The reasoning is simple: "What you can do is you care about clock speed, but you don't care about a lot of cores. You care about clock speed, so you can just have a small number of really hot machines, more or less."

System Complexity

While the core matching engine is intentionally simple, the overall system includes multiple components that add complexity:

• Raft consensus implementation
• API gateways with rate limiting
• Multiple replicas for different purposes
• Cross-region replication for disaster recovery

The key is to keep the hot path simple while allowing flexibility in supporting components.

Conclusion: The Engineering Ideal of Simplicity

"All of this is basically chasing. Everything you get here is chasing the Eng ideal of simplicity. Because if you're simple, it's really easy to make that simple thing stable because you can just do a lot of different things with it. You don't have to worry about all these different variables," Yu concludes.

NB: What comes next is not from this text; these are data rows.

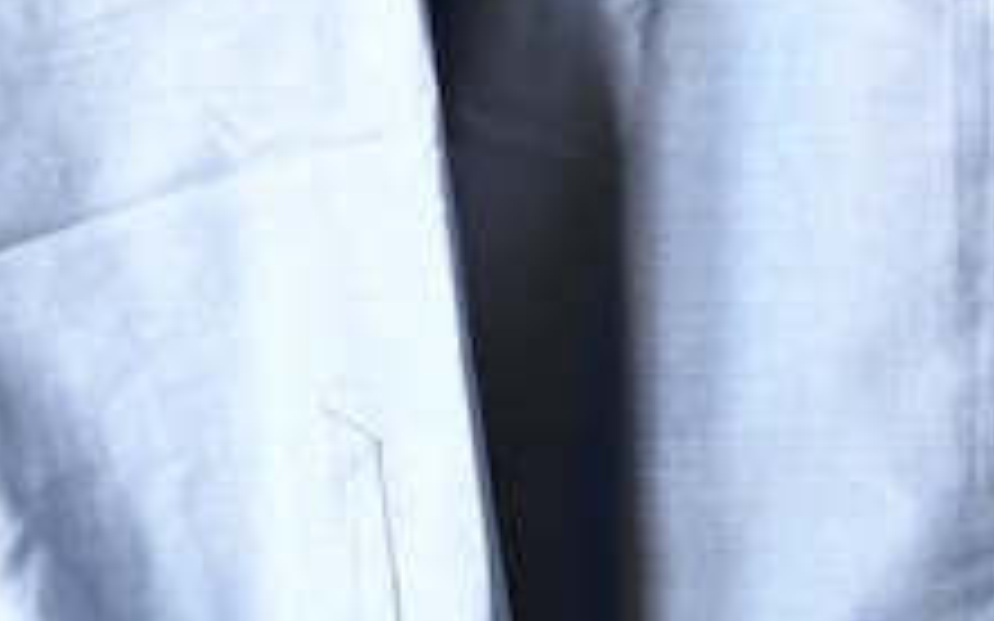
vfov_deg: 7.0
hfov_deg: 11.1
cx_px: 1138
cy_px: 50
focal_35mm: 186
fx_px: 5037
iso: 100
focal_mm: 28
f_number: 2.8
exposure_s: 1/40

The presentation demonstrates how focusing on determinism through single-threaded architecture, combined with consensus for durability, creates a foundation for building extremely reliable and performant financial systems. By simplifying the core logic and carefully managing the hot path, the system achieves sub-millisecond latencies while maintaining 24/7 availability.

"The thing you get is if you want to just remove a lot of the stuff in your architecture diagram, there's probably easy 10X opportunities in your system right now. That's really it. Simplify your systems, everybody."